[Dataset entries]
==================================================

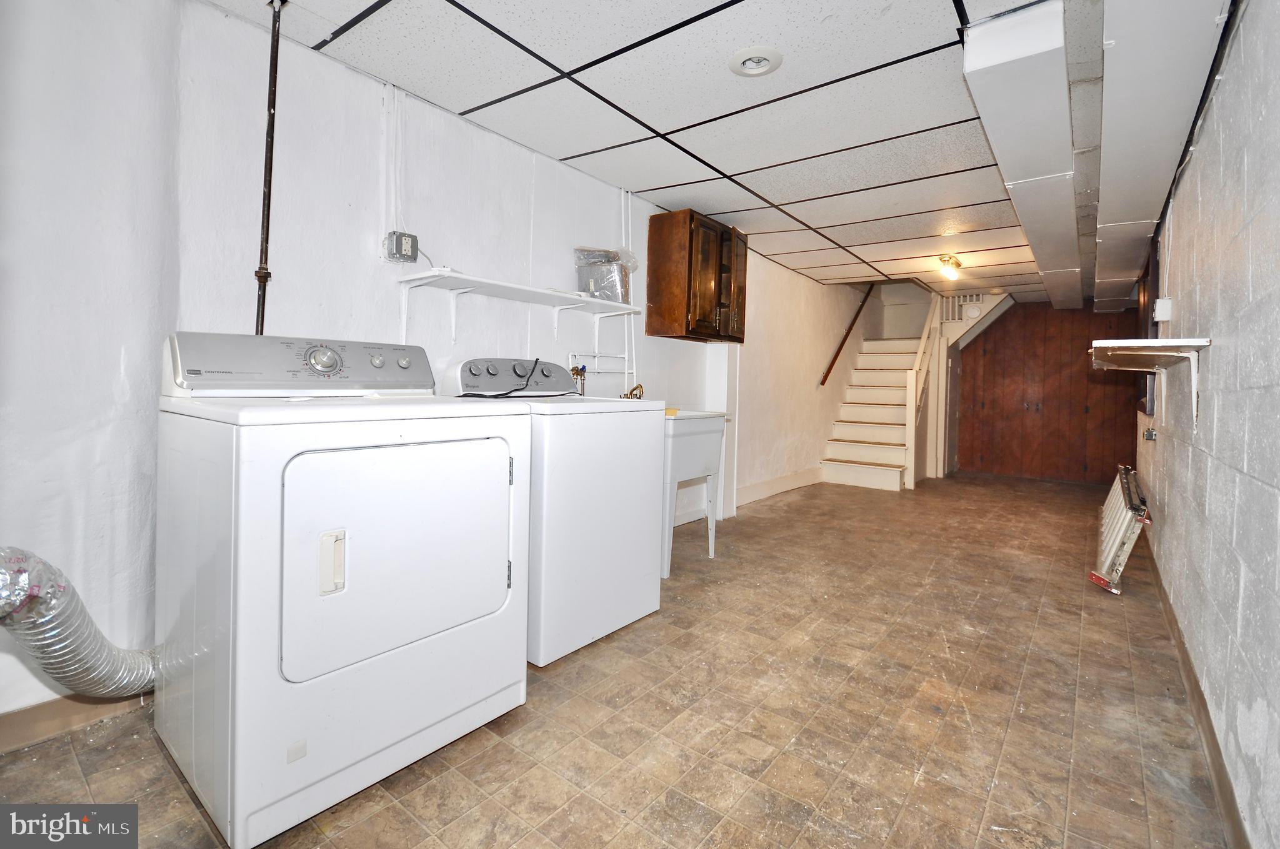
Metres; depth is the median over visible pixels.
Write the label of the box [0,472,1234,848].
floor
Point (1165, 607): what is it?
baseboard
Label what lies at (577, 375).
water valve
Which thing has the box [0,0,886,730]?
left wall
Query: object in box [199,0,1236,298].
ceiling
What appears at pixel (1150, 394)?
window
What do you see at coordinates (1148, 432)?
wall outlet
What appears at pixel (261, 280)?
gas pipe
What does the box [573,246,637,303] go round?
bag
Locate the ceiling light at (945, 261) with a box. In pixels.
[936,253,963,280]
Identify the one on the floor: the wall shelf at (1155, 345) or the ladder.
the ladder
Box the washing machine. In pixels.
[442,358,665,665]
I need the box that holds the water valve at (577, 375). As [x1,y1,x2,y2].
[568,363,587,395]
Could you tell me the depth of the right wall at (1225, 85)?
1.52 m
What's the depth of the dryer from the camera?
1.35 m
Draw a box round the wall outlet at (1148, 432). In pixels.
[1142,425,1157,441]
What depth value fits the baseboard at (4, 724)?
1.59 m
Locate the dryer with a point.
(407, 558)
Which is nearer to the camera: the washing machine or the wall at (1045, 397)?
the washing machine
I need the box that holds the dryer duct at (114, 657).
[0,545,156,699]
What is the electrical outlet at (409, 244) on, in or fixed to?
attached to the left wall at (830, 417)
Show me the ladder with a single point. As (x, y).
(1115, 514)
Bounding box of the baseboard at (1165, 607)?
[1139,528,1251,848]
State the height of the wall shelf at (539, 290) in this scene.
0.302 m
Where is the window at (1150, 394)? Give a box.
[1135,235,1159,415]
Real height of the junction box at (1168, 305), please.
0.109 m
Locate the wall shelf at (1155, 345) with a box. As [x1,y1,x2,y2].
[1088,336,1213,426]
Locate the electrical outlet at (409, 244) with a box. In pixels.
[382,230,419,263]
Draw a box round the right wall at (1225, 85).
[1132,0,1279,848]
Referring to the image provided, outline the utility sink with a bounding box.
[661,408,728,574]
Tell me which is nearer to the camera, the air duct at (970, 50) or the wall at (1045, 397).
the air duct at (970, 50)
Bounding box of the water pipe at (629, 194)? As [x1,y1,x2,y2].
[619,189,638,394]
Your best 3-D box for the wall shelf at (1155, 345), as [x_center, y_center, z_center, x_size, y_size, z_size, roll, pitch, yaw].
[2.184,-0.127,2.366,0.323,0.338,1.106,2,2,38]
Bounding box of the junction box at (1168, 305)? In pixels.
[1153,298,1172,320]
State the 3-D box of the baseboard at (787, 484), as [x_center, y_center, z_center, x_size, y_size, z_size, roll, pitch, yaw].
[1.505,0.748,5.556,0.018,0.145,2.533,2,2,38]
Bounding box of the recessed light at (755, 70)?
[728,45,783,76]
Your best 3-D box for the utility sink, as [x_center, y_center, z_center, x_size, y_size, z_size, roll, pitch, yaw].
[0.179,0.437,3.352,0.531,0.981,0.656,2,2,38]
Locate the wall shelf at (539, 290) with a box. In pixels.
[396,268,639,351]
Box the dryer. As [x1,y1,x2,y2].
[155,333,531,845]
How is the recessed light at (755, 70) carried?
in the ceiling
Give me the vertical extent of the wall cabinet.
0.865 m
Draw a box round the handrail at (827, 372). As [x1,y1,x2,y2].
[818,285,873,386]
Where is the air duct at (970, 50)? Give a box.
[960,0,1229,315]
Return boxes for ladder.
[1090,463,1151,595]
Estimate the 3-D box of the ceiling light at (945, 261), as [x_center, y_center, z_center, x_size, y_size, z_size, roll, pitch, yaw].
[2.874,-1.344,4.932,0.189,0.183,0.247,2,2,38]
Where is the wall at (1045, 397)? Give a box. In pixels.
[955,300,1144,483]
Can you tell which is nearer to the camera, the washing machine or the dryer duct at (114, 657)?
the dryer duct at (114, 657)
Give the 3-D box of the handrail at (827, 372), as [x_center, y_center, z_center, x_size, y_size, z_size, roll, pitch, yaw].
[2.829,-1.331,7.119,0.107,1.839,1.771,2,2,38]
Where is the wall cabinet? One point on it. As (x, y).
(675, 303)
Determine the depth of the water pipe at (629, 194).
3.60 m
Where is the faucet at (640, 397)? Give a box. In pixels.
[620,382,645,400]
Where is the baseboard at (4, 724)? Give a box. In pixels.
[0,687,148,752]
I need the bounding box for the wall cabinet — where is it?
[646,208,748,341]
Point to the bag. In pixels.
(607, 283)
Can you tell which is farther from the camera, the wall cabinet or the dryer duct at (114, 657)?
the wall cabinet
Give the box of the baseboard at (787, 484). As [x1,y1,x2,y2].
[737,466,823,505]
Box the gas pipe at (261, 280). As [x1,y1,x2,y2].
[253,0,283,340]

==================================================

Output the records above exactly; leave out the pictures.

Metres; depth is the median over visible pixels.
Write the label of the box [0,472,1234,848].
floor
Point (1165, 607): what is it?
baseboard
Label what lies at (577, 375).
water valve
Which thing has the box [0,0,886,730]?
left wall
Query: object in box [199,0,1236,298].
ceiling
What appears at pixel (1150, 394)?
window
What do you see at coordinates (1148, 432)?
wall outlet
What appears at pixel (261, 280)?
gas pipe
What does the box [573,246,637,303] go round?
bag
Locate the ceiling light at (945, 261) with a box. In pixels.
[936,253,963,280]
Identify the one on the floor: the wall shelf at (1155, 345) or the ladder.
the ladder
Box the washing machine. In pixels.
[442,358,665,665]
I need the box that holds the water valve at (577, 375). As [x1,y1,x2,y2].
[568,363,587,395]
Could you tell me the depth of the right wall at (1225, 85)?
1.52 m
What's the depth of the dryer from the camera?
1.35 m
Draw a box round the wall outlet at (1148, 432). In pixels.
[1142,425,1157,441]
What depth value fits the baseboard at (4, 724)?
1.59 m
Locate the dryer with a point.
(407, 558)
Which is nearer to the camera: the washing machine or the wall at (1045, 397)?
the washing machine
I need the box that holds the dryer duct at (114, 657).
[0,545,156,699]
What is the electrical outlet at (409, 244) on, in or fixed to?
attached to the left wall at (830, 417)
Show me the ladder with a single point. As (x, y).
(1115, 514)
Bounding box of the baseboard at (1165, 607)?
[1139,528,1251,848]
State the height of the wall shelf at (539, 290) in this scene.
0.302 m
Where is the window at (1150, 394)? Give a box.
[1135,235,1159,415]
Real height of the junction box at (1168, 305), please.
0.109 m
Locate the wall shelf at (1155, 345) with a box. As [x1,y1,x2,y2].
[1088,336,1213,426]
Locate the electrical outlet at (409, 244) with a box. In pixels.
[382,230,419,263]
Draw a box round the right wall at (1225, 85).
[1132,0,1279,848]
Referring to the image provided, outline the utility sink with a bounding box.
[661,408,728,574]
Tell me which is nearer to the camera, the air duct at (970, 50) or the wall at (1045, 397).
the air duct at (970, 50)
Bounding box of the water pipe at (629, 194)? As [x1,y1,x2,y2].
[619,189,638,394]
Your best 3-D box for the wall shelf at (1155, 345), as [x_center, y_center, z_center, x_size, y_size, z_size, roll, pitch, yaw].
[2.184,-0.127,2.366,0.323,0.338,1.106,2,2,38]
Bounding box of the junction box at (1168, 305)? In pixels.
[1153,298,1172,320]
State the 3-D box of the baseboard at (787, 484), as [x_center, y_center, z_center, x_size, y_size, z_size, roll, pitch, yaw].
[1.505,0.748,5.556,0.018,0.145,2.533,2,2,38]
Bounding box of the recessed light at (755, 70)?
[728,45,783,76]
Your best 3-D box for the utility sink, as [x_center, y_center, z_center, x_size, y_size, z_size, roll, pitch, yaw].
[0.179,0.437,3.352,0.531,0.981,0.656,2,2,38]
Locate the wall shelf at (539, 290) with a box. In pixels.
[396,268,639,351]
Box the dryer. As [x1,y1,x2,y2].
[155,333,531,845]
How is the recessed light at (755, 70) carried?
in the ceiling
Give me the vertical extent of the wall cabinet.
0.865 m
Draw a box round the handrail at (827, 372). As [x1,y1,x2,y2].
[818,285,873,386]
Where is the air duct at (970, 50)? Give a box.
[960,0,1229,315]
Return boxes for ladder.
[1090,463,1151,595]
Estimate the 3-D box of the ceiling light at (945, 261), as [x_center, y_center, z_center, x_size, y_size, z_size, roll, pitch, yaw].
[2.874,-1.344,4.932,0.189,0.183,0.247,2,2,38]
Where is the wall at (1045, 397)? Give a box. In pixels.
[955,300,1144,483]
Can you tell which is nearer to the camera, the washing machine or the dryer duct at (114, 657)?
the dryer duct at (114, 657)
Give the 3-D box of the handrail at (827, 372), as [x_center, y_center, z_center, x_size, y_size, z_size, roll, pitch, yaw].
[2.829,-1.331,7.119,0.107,1.839,1.771,2,2,38]
Where is the wall cabinet? One point on it. As (x, y).
(675, 303)
Determine the depth of the water pipe at (629, 194).
3.60 m
Where is the faucet at (640, 397)? Give a box. In pixels.
[620,382,645,400]
Where is the baseboard at (4, 724)? Give a box. In pixels.
[0,687,148,752]
I need the bounding box for the wall cabinet — where is it?
[646,208,748,341]
Point to the bag. In pixels.
(607, 283)
Can you tell which is farther from the camera, the wall cabinet or the dryer duct at (114, 657)?
the wall cabinet
Give the box of the baseboard at (787, 484). As [x1,y1,x2,y2].
[737,466,823,505]
Box the gas pipe at (261, 280). As [x1,y1,x2,y2].
[253,0,283,340]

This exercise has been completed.